Family members give evidence in defence of woman accused of abusing cousin
Dublin People 08 Apr 2025
By Isabel Hayes

Several mutual family members of a young woman accused of sexually abusing her younger cousin when they were children have given evidence for the defence.
The grandmother of both the accused woman and the complainant told defence counsel, Dominic McGinn SC, that the girls never slept over together in her house as has been alleged.
A number of aunts and uncles of both the accused and the complainant gave evidence for the defence that the two girls were not particularly friendly when they were growing up.
Many of them agreed with prosecuting counsel that the allegations have been upsetting for the extended family.
The Dublin woman (20), who can’t be named for legal reasons, has pleaded not guilty at the Central Criminal Court to 11 counts of sexual assault and one count of section 4 rape of the girl in various addresses in Dublin on dates between July 2017 and July 2019.
In relation to the section 4 rape allegation, the accused is charged with penetrating the girl with a hairbrush.
The girl was aged between 10 and 11 at the time of the alleged offending, while the accused was aged between 12 and 14.
The prosecution alleges the abuse occurred when the girls had sleepovers in each other’s homes or, on one occasion, in the home of a mutual aunt.
The jury has been told that the alleged abuse started before the accused turned 12 years of age, when she is alleged to have been watching pornography on her tablet before asking her younger cousin to carry out sexual acts while they were staying in their grandmother’s house.
There are no charges pertaining to these allegations as the accused had not yet reached the age of responsibility.
Their grandmother told defence counsel today that while the accused woman stayed in her house on occasion, the younger girl only stayed on one occasion when a younger sibling was born.
She said the two girls did not sleep over together at any time.
When asked by prosecution counsel, Anne Rowland SC, why she did not invite the younger girl to stay over, the woman said that when this child was a baby, her daughter-in-law had told her: “She’s my daughter, not yours.”
She said she did not invite her grand-daughter to stay over, but it was asked of her by the accused woman’s mother.
When asked by defence counsel if she would ever lie under oath in order to help her older grand-daughter, the woman said: “I do not lie and I am telling the truth.”
The accused took the stand last week and denied the allegations, telling the court: “None of it is true.”
She said she never had a sleepover with her cousin apart from one occasion in their aunt’s house, when the aunt stayed in the room with them.
This aunt also gave evidence yesterday and told the court that the only time the two girls had a sleepover was when there was another niece present.
She said she stayed in the room until the three girls were asleep, due to a faulty light.
She agreed with prosecuting counsel that when she first gave a statement to gardaí, she could not recall this sleepover.
The accused woman’s mother also gave evidence yesterday and told the court that the girls did not have sleepovers in each other’s homes.

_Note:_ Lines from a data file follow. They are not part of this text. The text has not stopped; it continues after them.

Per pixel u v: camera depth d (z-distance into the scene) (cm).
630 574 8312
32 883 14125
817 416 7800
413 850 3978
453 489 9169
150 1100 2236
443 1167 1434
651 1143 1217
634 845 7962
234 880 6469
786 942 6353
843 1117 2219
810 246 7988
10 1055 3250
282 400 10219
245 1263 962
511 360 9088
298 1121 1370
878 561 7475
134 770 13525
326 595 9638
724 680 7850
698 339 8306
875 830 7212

She said they did not sleep over together in their grandmother’s.
She told the court that she was estranged from her brother – the complainant’s father – for a period of time, but that around the time of the complainant’s communion, she and her sister-in-law agreed the two girls should spend more time together.
She listed a couple of times she brought her niece to the cinema and McDonalds. She said these excursions did not include sleepovers.

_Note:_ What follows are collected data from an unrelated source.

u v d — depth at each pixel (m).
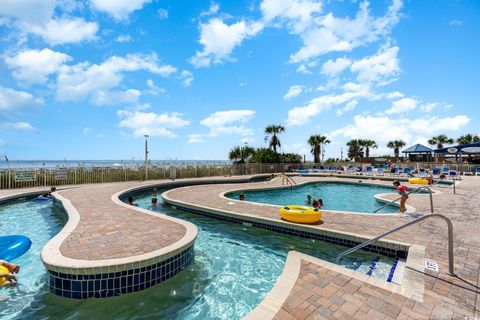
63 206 8.70
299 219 6.75
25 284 4.17
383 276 4.43
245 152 31.14
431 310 2.84
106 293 3.74
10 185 12.77
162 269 4.23
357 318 2.70
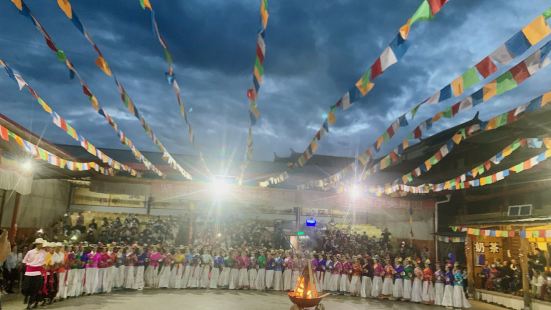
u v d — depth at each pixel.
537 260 14.67
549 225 13.25
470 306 14.73
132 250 14.92
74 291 12.21
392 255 20.31
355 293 15.83
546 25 3.25
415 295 15.28
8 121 10.70
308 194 19.34
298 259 16.25
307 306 7.09
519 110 5.84
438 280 14.97
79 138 8.09
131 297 12.94
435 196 20.02
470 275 16.73
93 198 22.06
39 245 10.44
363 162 7.38
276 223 23.73
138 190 18.09
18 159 11.60
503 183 16.52
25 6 4.08
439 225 19.94
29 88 5.71
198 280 15.55
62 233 18.17
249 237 21.45
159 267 15.43
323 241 21.42
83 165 11.18
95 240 19.19
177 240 20.80
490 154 18.52
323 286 16.03
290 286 15.78
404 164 24.95
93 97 6.19
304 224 24.42
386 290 15.52
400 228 23.11
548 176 14.51
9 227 14.84
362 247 21.17
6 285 12.16
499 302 15.07
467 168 18.91
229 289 15.75
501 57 3.61
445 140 21.39
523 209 15.17
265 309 11.95
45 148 13.11
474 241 17.05
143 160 11.19
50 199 18.94
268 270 15.99
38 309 10.26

When asked if the girls were friends, the mother said: “Not really, no.”
“They were such different kids,” she said. “(My daughter) is very soft and sweet. I’m not saying (the complainant) isn’t. They are very different.”
She said her daughter would “play with the little ones” at family gatherings while the complainant “sat with the adults”.

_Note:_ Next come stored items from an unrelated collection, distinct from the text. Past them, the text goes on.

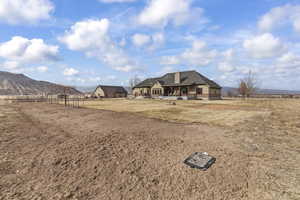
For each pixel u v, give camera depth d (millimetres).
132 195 3084
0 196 2975
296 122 9164
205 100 32719
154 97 41031
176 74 38219
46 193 3100
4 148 5215
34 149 5125
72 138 6215
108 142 5516
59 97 42406
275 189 3096
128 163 4172
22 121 10195
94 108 17828
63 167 4027
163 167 3984
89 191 3189
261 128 7656
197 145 5270
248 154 4594
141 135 6301
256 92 51594
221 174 3648
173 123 8828
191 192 3131
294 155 4527
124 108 17469
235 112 13695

She said her daughter broke her ipad in 2011 and it was not replaced. When asked if she ever came across anything of a pornographic nature, she said: “No, certainly not.”
She told the court the accused woman had her first boyfriend in 2021.
The mother brought the court through a review of the relevant period in 2017 to 2019 which she had collated and in which she outlined where her daughter was every weekend.
The court heard the accused woman was extremely busy with her chosen sport almost every weekend and during the holidays.
The cousins’ mutual uncle also gave evidence for the defence. He is a brother to the accused’s mother and the complainant’s father.
He said he used to have a good relationship with his brother but that relations have since “broken down”. “He cut me off.”
He said the cousins were “like chalk and cheese” and “weren’t pals”. He said the complainant’s mother – his sister-in-law – would often “make swipes” at the accused woman and say things that were “very unnecessary for an adult to say about a child”.
When asked why he thought she did this, the uncle replied: “jealousy”.
“Would she make things up?” defence counsel asked, referring to the complainant’s mother. “I would believe so,” the uncle replied.
The uncle rejected a prosecution submission that his assertion that the complainant’s mother was jealous of the accused woman was “nonsense” and an attempt to discredit the child’s mother. “This evidence is not correct, a grown woman being jealous of a child,” Ms Rowland said.
“It’s how it is,” the uncle replied.
Four other family members of both the accused and the complainant also gave evidence for the defence.
The trial continues before Mr Justice Kerida Naidoo and a jury.